Приехал на Невский! Красота! Кофе растворимый дают! И очередь небольшая. Жена без кофе не может жить. Ладно уж! Потом еще в одну очередь встал. 'Что дают?' – спрашиваю. 'Не знаем пока. Может, и не хватит еще'. Хватило! А как же загул? Нагружен, как мул! И всего двадцать копеек осталось. И то: где пива хотел попить, в толпе перед будкою, мужики продавали живого мотыля! Рыбки наши давно его не нюхали. Взять? Дочка обрадуется! Купил. А поскольку взять его уже было нечем – в рот его взял! Кое-как в лифте поднялся, кое-как дверь открыл. Покупки на кухне бросил, червячков в аквариум выплюнул…
Сел и записал. Вот такие 'творческие командировки' у нас!
С присущей мне эйфорией я любил всякую жизнь. Помню, что мне понравилось даже в больнице. Понравилось мне там буквально все, начиная с того, как удачно я туда попал. Мне обязательно надо было куда-нибудь попасть, и вот я попал в больницу! Как раз больница была самым блестящим выходом из той ситуации, в которую я угодил. И я вошел под ее своды, ликуя!

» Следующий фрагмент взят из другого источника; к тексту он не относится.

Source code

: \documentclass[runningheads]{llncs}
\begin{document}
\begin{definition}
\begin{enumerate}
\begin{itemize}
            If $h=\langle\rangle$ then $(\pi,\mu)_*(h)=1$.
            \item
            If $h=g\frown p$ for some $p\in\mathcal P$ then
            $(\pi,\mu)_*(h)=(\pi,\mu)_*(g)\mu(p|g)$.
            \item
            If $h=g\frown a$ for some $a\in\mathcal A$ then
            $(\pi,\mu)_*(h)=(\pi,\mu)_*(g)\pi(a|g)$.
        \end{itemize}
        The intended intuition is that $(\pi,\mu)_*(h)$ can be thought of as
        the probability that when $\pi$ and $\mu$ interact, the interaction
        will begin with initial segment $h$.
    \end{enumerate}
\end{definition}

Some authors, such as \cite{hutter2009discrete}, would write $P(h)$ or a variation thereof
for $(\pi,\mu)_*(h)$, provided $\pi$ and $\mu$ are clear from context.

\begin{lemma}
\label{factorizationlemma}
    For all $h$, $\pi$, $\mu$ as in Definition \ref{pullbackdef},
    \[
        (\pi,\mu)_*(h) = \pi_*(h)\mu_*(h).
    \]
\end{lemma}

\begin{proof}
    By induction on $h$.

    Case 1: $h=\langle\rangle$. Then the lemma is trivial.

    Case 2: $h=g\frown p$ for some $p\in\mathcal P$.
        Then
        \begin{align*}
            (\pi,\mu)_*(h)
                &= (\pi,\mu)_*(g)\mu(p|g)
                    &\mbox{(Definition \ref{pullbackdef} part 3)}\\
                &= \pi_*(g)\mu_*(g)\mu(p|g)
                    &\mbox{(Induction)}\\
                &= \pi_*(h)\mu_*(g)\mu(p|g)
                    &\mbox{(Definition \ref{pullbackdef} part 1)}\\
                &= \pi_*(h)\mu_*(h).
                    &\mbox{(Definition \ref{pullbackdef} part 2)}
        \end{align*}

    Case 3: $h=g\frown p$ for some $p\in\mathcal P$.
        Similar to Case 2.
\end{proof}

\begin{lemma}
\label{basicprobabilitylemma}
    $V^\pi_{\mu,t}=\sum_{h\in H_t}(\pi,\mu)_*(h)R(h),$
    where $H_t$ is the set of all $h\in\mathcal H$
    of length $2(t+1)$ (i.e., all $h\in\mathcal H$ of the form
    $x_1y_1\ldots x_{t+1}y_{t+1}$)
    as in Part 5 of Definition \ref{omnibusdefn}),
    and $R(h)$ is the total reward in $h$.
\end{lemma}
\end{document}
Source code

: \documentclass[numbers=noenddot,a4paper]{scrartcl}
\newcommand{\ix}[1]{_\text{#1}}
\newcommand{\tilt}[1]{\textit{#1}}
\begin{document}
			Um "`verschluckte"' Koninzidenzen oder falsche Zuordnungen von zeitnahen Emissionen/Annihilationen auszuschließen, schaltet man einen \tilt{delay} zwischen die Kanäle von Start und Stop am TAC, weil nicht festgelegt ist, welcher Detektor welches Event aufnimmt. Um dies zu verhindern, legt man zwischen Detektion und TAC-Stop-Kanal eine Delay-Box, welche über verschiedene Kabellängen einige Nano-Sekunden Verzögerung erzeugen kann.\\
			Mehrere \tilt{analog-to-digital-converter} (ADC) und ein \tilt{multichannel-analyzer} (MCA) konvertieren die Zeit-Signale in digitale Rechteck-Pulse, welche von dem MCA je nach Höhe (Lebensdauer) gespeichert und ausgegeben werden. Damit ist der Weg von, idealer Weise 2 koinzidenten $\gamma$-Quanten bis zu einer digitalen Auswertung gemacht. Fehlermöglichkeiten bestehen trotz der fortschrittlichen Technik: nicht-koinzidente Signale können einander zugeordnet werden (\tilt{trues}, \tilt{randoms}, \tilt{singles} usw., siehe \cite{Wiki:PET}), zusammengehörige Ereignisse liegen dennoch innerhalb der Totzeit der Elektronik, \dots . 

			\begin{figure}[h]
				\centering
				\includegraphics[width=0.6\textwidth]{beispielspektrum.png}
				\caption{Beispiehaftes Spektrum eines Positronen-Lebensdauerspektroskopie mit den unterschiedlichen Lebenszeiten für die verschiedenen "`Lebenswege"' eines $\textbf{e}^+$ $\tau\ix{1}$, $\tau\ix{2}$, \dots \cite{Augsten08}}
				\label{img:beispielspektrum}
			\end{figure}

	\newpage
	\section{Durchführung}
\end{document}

Уже понимаю теперь, что с годами придется туда входить все более грустным, но первый раз я попал туда именно ликуя, думая про себя: всегда этот Попов найдет самый лучший выход!
Еще накануне я мучился и страдал – правда, исключительно морально, – и вот больница спасла меня – сперва от моральных страданий, а потом и физических.
Дело опять же в том, что мне нравится на этом свете почти все. Это касается почему-то и женщин. В тот момент мне безумно нравились три.
Правда, одна из них жила в Москве и давала мне некоторую передышку.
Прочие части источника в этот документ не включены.